Net profit dropped to BD1.2 million ($3.2 million) in the quarter ended March 31, from BD2.5 million a year earlier, the hospitality company said in a statement to the Bahrain Bourse.
Revenue fell 21 percent to BD7 million in the three-month period, while assets slipped 5 percent to BD111 million.
“We delivered a strong start to the quarter; however, performance was subsequently impacted by the spillover effects of ongoing regional conflict and heightened geopolitical tensions,” chairman Fawzi Kanoo said.
These developments weighed on travel demand across Bahrain and the wider GCC, resulting in lower hotel occupancy and increased operating costs, he added.
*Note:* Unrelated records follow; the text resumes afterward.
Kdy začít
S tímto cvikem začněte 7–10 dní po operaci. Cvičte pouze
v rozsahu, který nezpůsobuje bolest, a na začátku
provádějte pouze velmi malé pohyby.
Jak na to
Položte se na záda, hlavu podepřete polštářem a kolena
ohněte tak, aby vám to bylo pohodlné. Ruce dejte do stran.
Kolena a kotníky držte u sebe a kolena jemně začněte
The Iranian attack on the 278-room Crowne Plaza Bahrain, one of its prime properties, caused significant structural damage and led to temporary closure, resulting in revenue loss and a direct impact on operational performance.
Kanoo said the company remains cautiously optimistic about the outlook for Bahrain’s tourism and hospitality sector, supported by government initiatives.
CEO Ahmed Janahi said the company is expanding its third-party operator partnerships and is moving ahead with Burhan Hotels to manage and operate three properties in Mecca, with close to 1,000 rooms.
Gulf Hotels Group, known as Bahrain Hotels Company before listing, was founded in 1969. Its hotel portfolio consists of eight properties.
The company’s stock closed at BHD0.364 on Wednesday.